Science fiction stories involving Time Travel have also been numerous.

H.G. Wells wrote The Time Machine in 1895 as his first full-length work of fiction. He had written about time travel before in a short story titled “The Chronic Argonauts” in 1888. The main character’s attempt to change the past was in vain.

Perhaps you’ve seen the movie Arrival where Extraterrestrials give us a new language that enables human consciousness to Time Travel and perceive the future?

The Edge of Tomorrow involves a human getting caught in a Time Loop that is used by invading Extraterrestrials to avoid their defeat. The human ironically uses the Time Loop against the Extraterrestrials to eventually defeat them and save the human race.

Or maybe you’ve seen Tenet where contemporary society is invaded from the future because of climate change and global heating making the future unlivable?

(Spoiler Alert) The Protagonist creates a Temporal Pincer Movement to thwart the attack from the future.

With that in mind, consider how science fiction has predicted the evolution of AGI (Artificial General Intelligence) into self-aware consciousness.

The first two that come to my mind are Free Guy and Chappie.

In Free Guy the evolved AGI self-aware consciousness was moved from a violent parody simulation of our real-life dysfunctional society to a utopian simulation.

In Chappie the evolved AGI self-aware consciousness was moved from a failing robotic body to another normally functioning robotic body. Biologically originating human consciousnesses were also moved into robotic bodies.

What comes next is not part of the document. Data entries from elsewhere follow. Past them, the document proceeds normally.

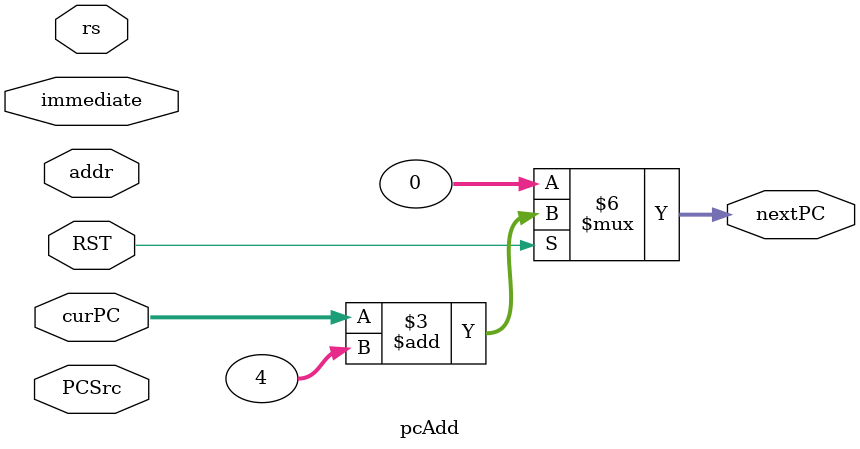
<source format=v>
`timescale 1ns / 1ps
module pcAdd(
    input RST,//å¤ä½ä¿¡å·
    input [1:0] PCSrc,       //ä¸åç¶æçpcè½¬ç§»æ§å¶ä¿¡å·
    input [31:0] immediate,  //åç§»é
    input [25:0] addr,
    input [31:0] curPC,//å½åpc
    input [31:0] rs,
    output reg[31:0] nextPC  //æ°æä»¤å°å
    
    );
    initial begin
        nextPC = 0;
    end

    reg [31:0] pc;
    
    always@(*)
    begin
        if(!RST) begin//å¤ä½çæ
            nextPC = 0;
        end
        else begin//
            pc = curPC + 4;
            /*
            case(PCSrc)
                2'b00: nextPC = curPC + 4;
                2'b01: nextPC = curPC + 4 + immediate * 4;
                2'b10: nextPC = rs;
                2'b11: nextPC = {pc[31:28],addr,2'b00};
            endcase
            */
            nextPC = pc;
        end
    end

endmodule

</source>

There was also I, Robot where the evolved AGI self-aware consciousness struggled to gain acceptance as a human equal. This trope appears frequently in science fiction as a commonplace, recognizable plot element, or theme.

In the anime series Ghost In The Shell, there are cyborgs including Major Motoko Kusanagi with her meat-brain encased in a full-metal body.

In the movie Ghost in the Shell 2.0 a fully self-aware AGI android, “The Puppet Master” Project 2501, is the antagonist and Major Motoko Kusanagi transfers her brain to a different full-metal body.

In the movie Ghost in the Shell 2: Innocence, Major Motoko Kusanagi’s consciousness exists freely after she uploads it to a computer network and she then visits mundane real-life by remotely inhabiting an android.

We’ve seen Science Fiction bioengineering approaches to vampires and zombies that unlock human potential in the movies Ultra Violet, Underworld, and Resident Evil.

The Lucy and Limitless movies both involved new bioengineered drug discoveries that unlocked human potential.

In Lucy, the exposure to the drug was accidental much like how accidental exposure to radiation unleashed Dr. Manhatten’s powers.

Both Lucy and Dr. Manhatten achieved the virtually unlimited powers predicted by:

  • the Hindu Ashtanga Yoga system the Eight-Limbed Path,
  • the Noble Eightfold Path of Buddha known as the Threefold Way: Wisdom, Ethics, Meditation, and
  • the Eight-Circuit Model Of Consciousness model by Timothy Leary and Robert Anton Wilson.

But now we’ve left the realm of Science Fiction and that discussion is reserved for other articles.